## Task to complete
Only what runs from the line with "Figure 15. CySmart" to the end of the data should appear in the answer, exactly as written and without pictures.

Dataset content Block Start

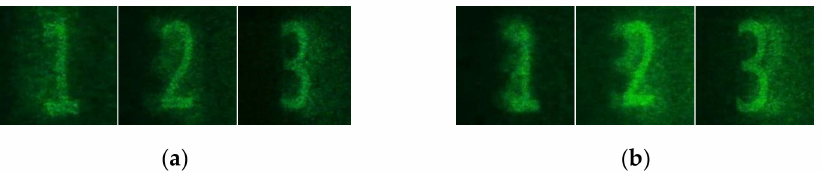
Figure 12. Experimental results of reconstruction with same depth but different view ( a ) with phase-locked algorithm and ( b ) without phase-locked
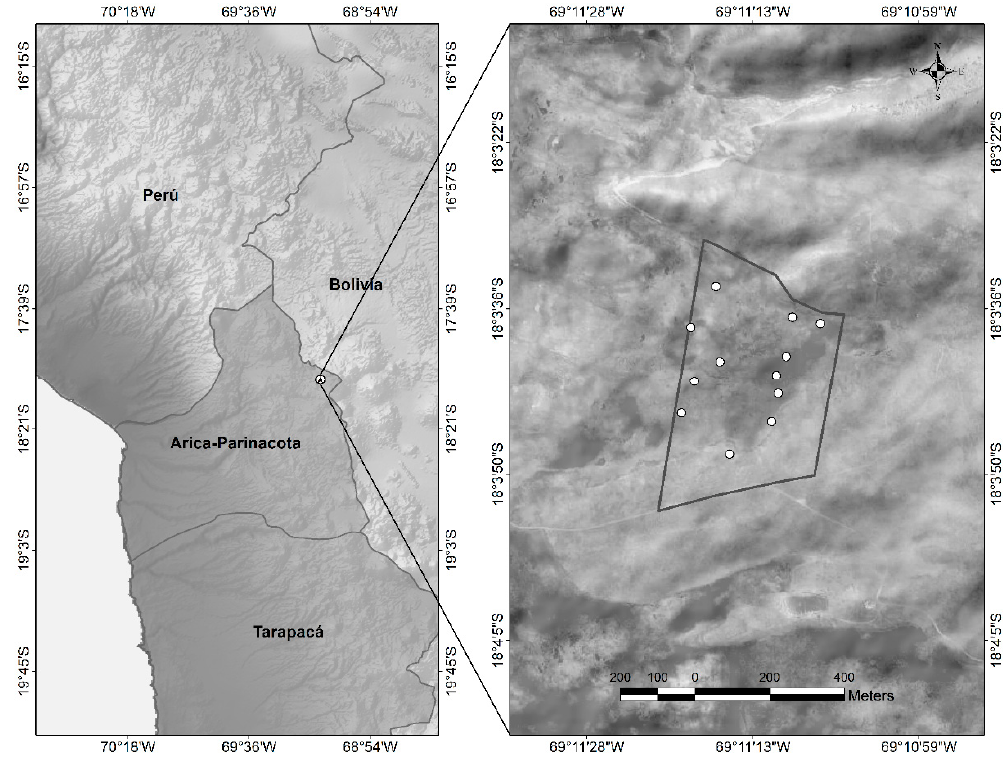
Figure 2. Location of the experimental area and distribution of the feces piles within the area grazed by vicuñas.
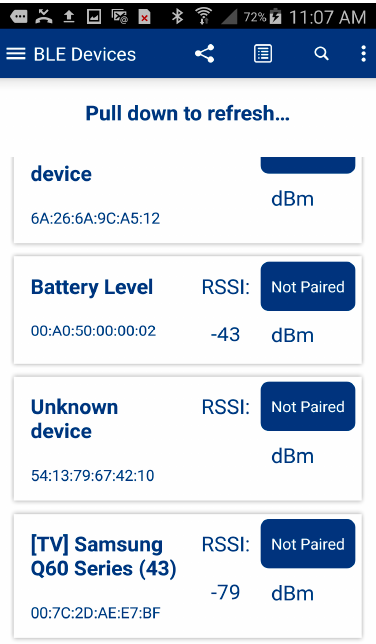
Figure 15. CySmart Scan Results for Connected Devices.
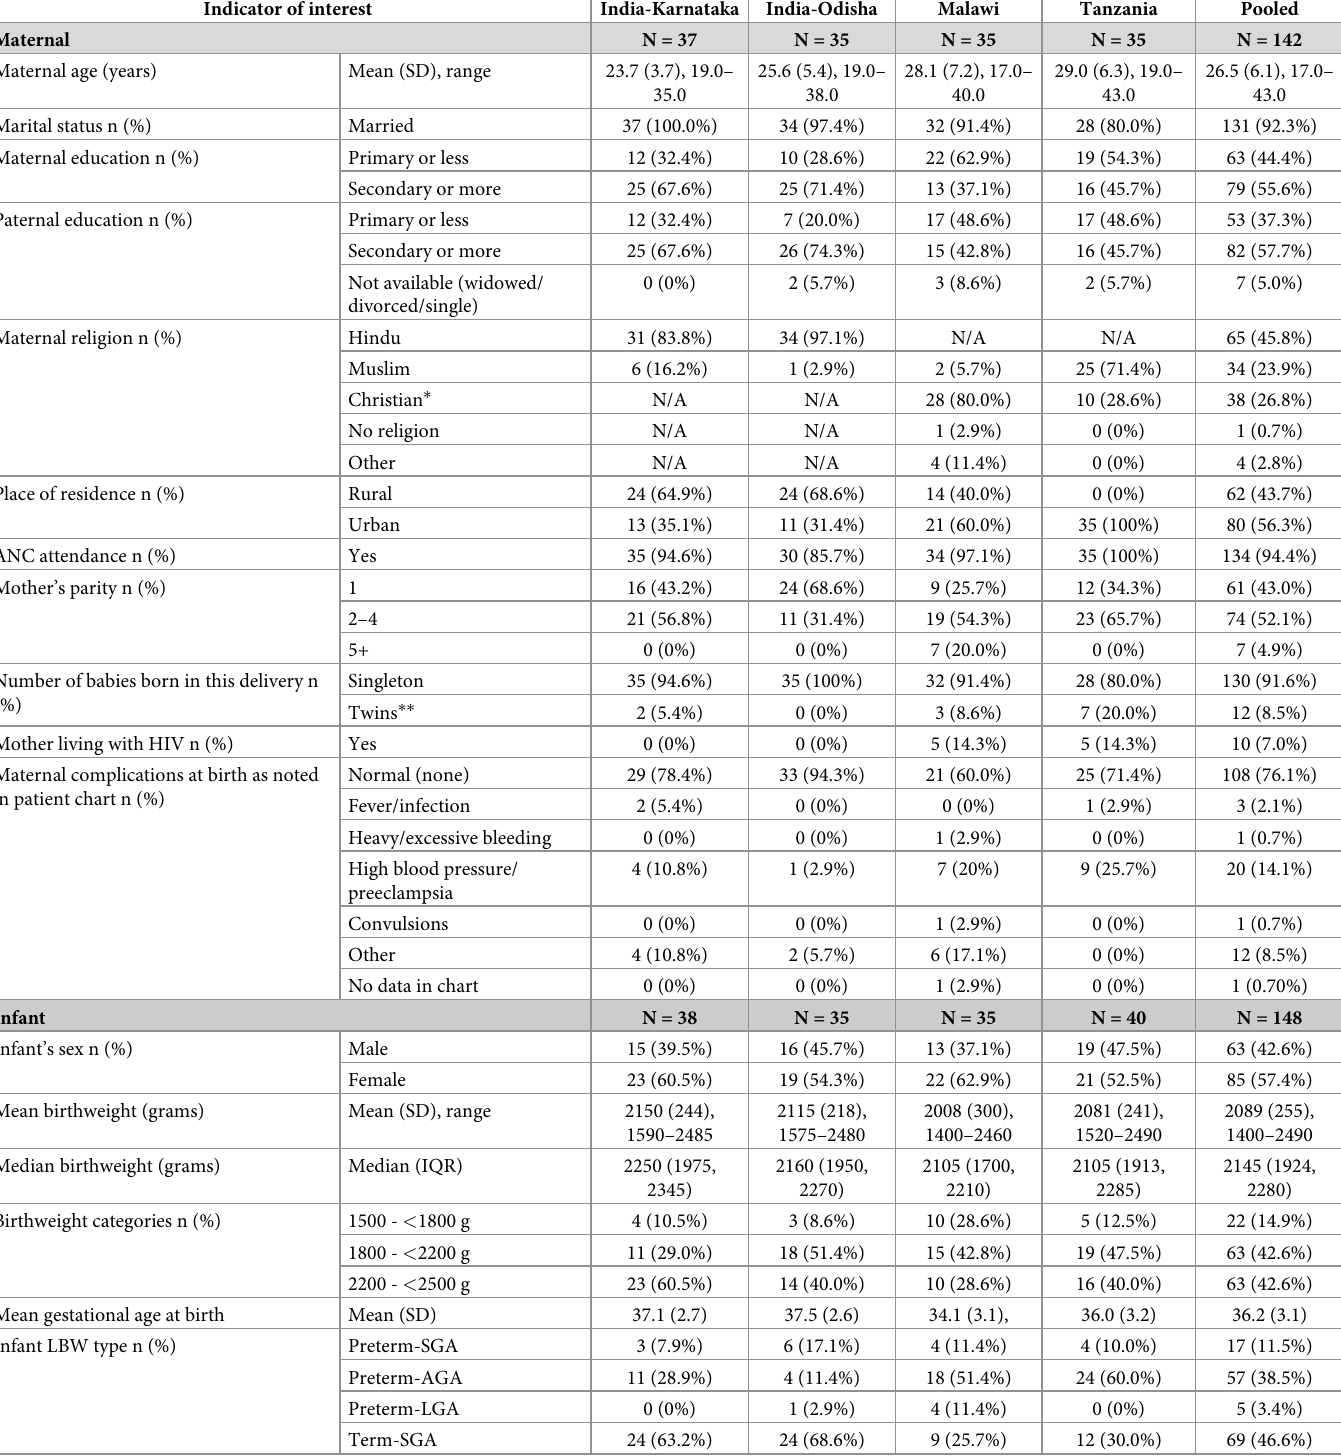
Table 3. Maternal and infant characteristics in a cohort of 148 moderately low birthweight infants in 12 facilities in India, Malawi, and Tanzania. Indicator of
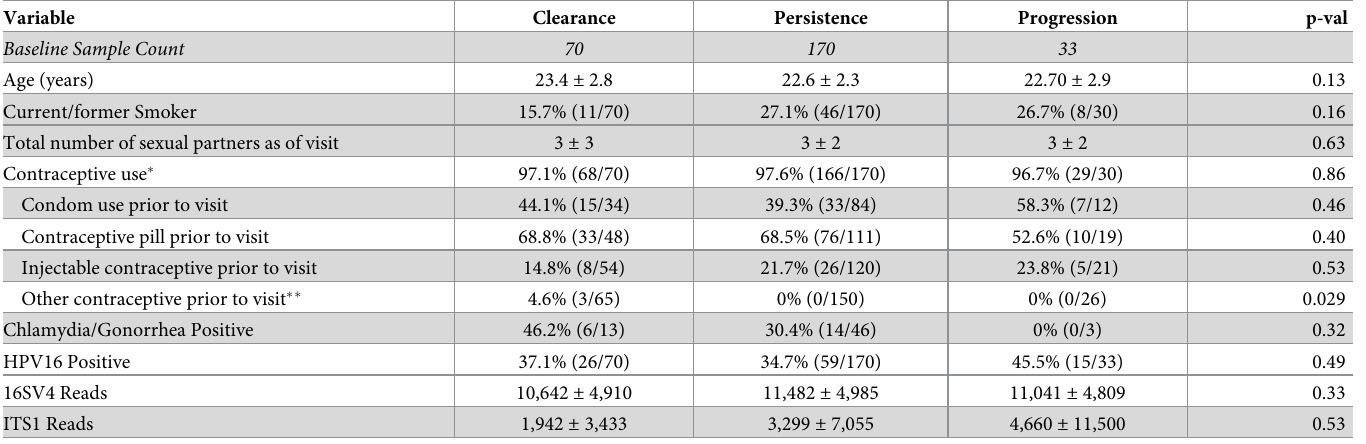
Table 1. CVT cohort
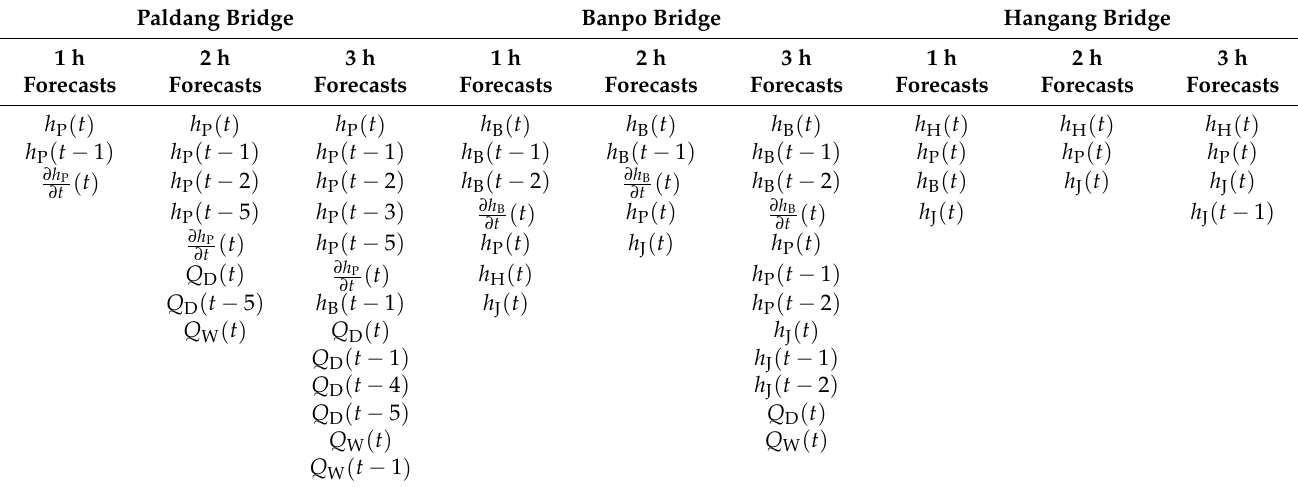
Table 2. Selected input variables for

Dataset content Block End

## Solution below
Figure 15. CySmart Scan Results for Connected Devices.
Table 3. Maternal and infant characteristics in a cohort of 148 moderately low birthweight infants in 12 facilities in India, Malawi, and Tanzania. Indicator of
Table 1. CVT cohort
Table 2. Selected input variables for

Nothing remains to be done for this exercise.